Olaf Otto Becker follows in the tradition of Herbert Ponting and William Bradford, early photographers who travelled to the Polar Regions to photograph these dramatic and unexplored landscapes. Like his predecessors, Becker aims to find a balance between both the artistic and the scientific in his photography.
Olaf Otto Becker was born in Lübeck, Germany in 1959. In 1981 he went to study Communication Design in Augsburg, Germany. It was at this point that his interest in photography grew. He was also a keen amateur painter.
The first images Becker took were of his immediate surroundings in Germany, before travelling further abroad to develop his photography. In particular, he visited Iceland and Greenland as he was drawn to the quality of light. There Becker aimed to find landscapes that had little human interference: I was interested in a wild, unspoiled landscape. I was interested in a place where the landscape developed on its own.’ He travelled overland and by boat to photograph the glaciers and icebergs on the islands on his large-format (8 x 10 inch) camera.
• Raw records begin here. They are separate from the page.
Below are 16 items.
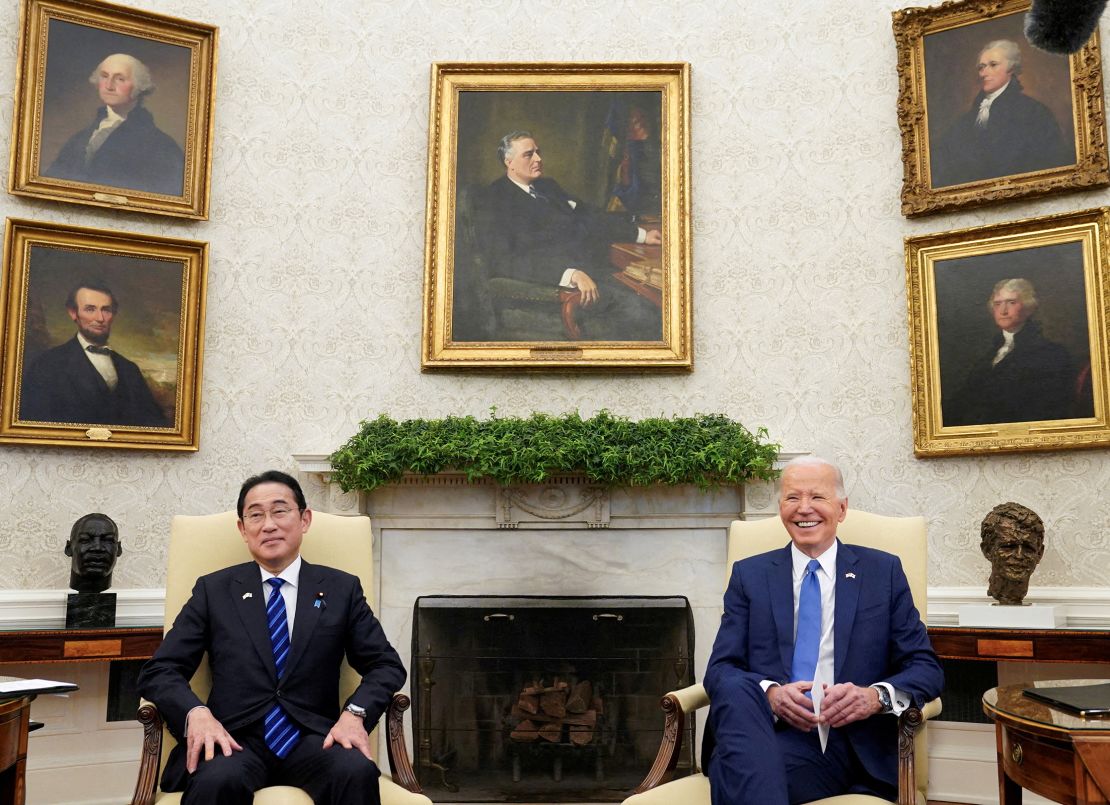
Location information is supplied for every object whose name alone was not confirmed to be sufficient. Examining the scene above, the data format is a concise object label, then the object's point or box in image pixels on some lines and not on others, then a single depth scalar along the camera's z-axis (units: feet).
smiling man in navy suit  9.14
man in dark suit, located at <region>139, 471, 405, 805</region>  9.41
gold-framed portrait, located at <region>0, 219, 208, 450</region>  16.20
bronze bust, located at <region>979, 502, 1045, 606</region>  14.70
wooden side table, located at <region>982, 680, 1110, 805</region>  7.75
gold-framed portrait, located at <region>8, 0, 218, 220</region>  16.66
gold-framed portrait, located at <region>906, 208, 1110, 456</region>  15.74
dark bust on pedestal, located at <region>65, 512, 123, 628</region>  14.85
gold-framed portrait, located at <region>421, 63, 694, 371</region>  17.63
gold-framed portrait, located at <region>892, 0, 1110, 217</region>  16.06
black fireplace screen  16.19
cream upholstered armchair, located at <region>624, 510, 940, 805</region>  9.39
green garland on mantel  15.92
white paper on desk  9.08
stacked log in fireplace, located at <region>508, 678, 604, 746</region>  16.21
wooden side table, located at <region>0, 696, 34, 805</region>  8.95
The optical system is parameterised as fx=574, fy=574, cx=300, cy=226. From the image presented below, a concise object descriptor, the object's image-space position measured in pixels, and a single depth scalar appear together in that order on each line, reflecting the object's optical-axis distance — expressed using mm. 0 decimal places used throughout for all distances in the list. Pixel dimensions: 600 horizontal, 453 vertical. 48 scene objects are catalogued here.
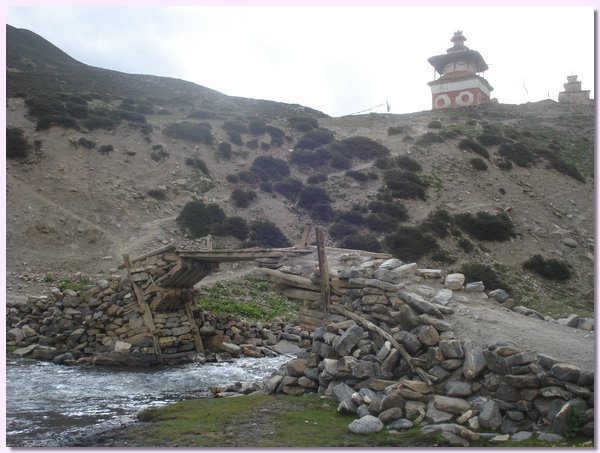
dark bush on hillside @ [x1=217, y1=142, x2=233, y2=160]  42375
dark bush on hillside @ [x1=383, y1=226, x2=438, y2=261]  31703
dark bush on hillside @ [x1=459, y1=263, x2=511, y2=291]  28198
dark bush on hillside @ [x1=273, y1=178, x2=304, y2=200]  39562
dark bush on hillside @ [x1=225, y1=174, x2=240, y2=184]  39438
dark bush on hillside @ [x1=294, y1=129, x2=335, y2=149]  47188
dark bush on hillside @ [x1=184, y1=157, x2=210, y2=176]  39656
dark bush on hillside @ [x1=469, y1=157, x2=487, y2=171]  44219
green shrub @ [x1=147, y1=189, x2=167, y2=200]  35344
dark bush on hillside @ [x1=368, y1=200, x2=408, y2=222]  36531
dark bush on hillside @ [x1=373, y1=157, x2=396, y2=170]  43625
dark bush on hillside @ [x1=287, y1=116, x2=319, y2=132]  50812
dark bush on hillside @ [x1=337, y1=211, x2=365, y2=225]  35781
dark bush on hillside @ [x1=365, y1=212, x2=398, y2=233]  34781
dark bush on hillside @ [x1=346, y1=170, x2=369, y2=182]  41750
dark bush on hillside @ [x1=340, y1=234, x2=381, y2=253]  31953
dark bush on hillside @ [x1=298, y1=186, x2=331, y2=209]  38312
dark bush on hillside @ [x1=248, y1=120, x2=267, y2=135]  47625
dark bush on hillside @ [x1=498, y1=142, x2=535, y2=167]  45594
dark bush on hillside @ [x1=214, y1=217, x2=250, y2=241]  32859
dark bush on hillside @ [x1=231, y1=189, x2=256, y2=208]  36719
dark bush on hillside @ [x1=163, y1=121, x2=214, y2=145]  42688
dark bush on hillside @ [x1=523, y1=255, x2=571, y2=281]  31047
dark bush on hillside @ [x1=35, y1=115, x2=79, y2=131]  36853
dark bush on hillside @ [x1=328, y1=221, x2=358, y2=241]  34250
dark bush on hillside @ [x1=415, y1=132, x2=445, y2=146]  48500
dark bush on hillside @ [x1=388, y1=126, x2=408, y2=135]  51219
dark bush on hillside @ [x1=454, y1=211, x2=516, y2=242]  34906
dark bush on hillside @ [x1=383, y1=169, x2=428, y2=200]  39375
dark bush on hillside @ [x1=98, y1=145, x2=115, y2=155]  37375
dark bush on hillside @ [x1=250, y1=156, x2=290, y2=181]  41281
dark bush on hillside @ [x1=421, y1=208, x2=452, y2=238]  34531
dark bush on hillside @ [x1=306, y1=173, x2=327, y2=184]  41406
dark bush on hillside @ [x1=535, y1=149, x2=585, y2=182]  44469
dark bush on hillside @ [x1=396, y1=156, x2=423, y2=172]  43803
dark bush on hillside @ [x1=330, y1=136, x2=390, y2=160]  45969
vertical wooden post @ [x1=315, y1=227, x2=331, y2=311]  11883
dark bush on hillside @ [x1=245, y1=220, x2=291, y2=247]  32969
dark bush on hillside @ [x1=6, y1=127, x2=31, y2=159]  33719
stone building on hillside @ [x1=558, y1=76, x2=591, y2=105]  69875
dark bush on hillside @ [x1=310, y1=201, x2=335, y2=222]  36719
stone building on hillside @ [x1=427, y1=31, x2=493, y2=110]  63969
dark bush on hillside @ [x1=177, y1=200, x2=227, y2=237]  32719
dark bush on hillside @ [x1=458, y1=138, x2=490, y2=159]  46562
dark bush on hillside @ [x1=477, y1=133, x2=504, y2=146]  48375
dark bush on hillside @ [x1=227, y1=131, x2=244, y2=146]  45094
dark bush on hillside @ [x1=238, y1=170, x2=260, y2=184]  39875
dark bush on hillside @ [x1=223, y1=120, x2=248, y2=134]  47094
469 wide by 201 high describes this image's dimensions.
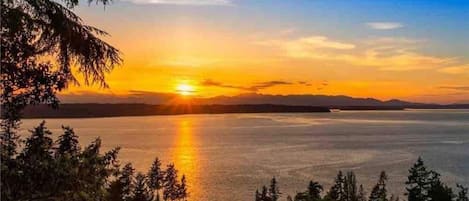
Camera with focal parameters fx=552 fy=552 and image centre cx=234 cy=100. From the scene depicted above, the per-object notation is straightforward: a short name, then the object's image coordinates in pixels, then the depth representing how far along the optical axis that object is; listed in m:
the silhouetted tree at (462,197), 47.71
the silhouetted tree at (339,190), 60.19
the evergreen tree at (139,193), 49.84
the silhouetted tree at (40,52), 6.42
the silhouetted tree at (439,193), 43.16
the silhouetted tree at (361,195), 64.00
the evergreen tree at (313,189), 54.78
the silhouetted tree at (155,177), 74.38
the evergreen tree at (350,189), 64.31
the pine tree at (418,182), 47.60
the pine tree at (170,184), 73.88
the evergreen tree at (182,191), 72.06
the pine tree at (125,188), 47.91
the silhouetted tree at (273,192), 61.44
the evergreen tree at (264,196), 59.51
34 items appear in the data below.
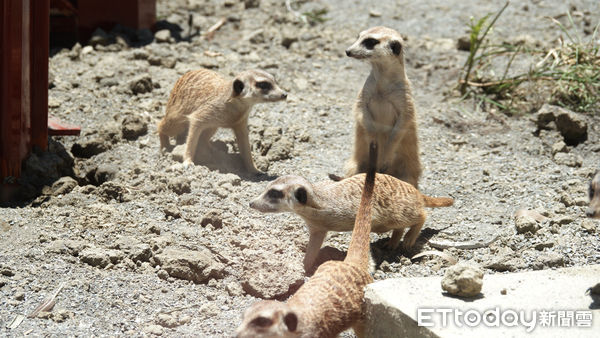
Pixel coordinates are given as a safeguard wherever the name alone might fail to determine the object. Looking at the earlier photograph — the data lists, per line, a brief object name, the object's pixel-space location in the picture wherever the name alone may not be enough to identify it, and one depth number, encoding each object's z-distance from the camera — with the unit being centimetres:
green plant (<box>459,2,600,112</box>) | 592
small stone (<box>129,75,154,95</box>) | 587
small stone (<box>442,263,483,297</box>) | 276
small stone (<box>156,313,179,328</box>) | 299
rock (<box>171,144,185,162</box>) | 496
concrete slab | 253
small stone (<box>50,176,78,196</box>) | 432
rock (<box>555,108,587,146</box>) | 542
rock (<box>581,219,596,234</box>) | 375
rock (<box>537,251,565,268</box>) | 351
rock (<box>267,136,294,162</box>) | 503
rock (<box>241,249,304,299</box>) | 327
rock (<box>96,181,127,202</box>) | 425
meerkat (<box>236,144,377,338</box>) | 244
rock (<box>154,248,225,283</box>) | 336
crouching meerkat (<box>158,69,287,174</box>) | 489
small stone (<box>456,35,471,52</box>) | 701
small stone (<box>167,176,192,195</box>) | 431
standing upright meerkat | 459
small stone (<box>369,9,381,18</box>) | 787
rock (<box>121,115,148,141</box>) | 523
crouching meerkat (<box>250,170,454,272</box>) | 355
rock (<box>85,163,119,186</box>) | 463
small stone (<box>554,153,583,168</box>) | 502
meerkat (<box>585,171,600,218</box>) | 262
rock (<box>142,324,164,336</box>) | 292
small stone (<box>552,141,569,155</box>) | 524
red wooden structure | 423
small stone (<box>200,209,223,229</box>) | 390
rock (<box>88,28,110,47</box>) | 675
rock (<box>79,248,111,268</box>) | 339
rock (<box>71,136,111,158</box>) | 497
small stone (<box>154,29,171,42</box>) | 697
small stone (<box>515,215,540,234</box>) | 385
He has most recently completed Under the Nordic Light, in which he photographed Iceland over a period of several years, from 1999-2011. In this project Becker’s main objective was to photograph changes in the landscape over the years as it is impacted by both man and global warming. His work has won him several awards, including the Deutscher Fotobuchpreis in 2007.
Becker has had the results of his travels published in several books, and his work has been exhibited in numerous galleries and museums in New York, Amsterdam, Los Angeles, Munich and Seoul.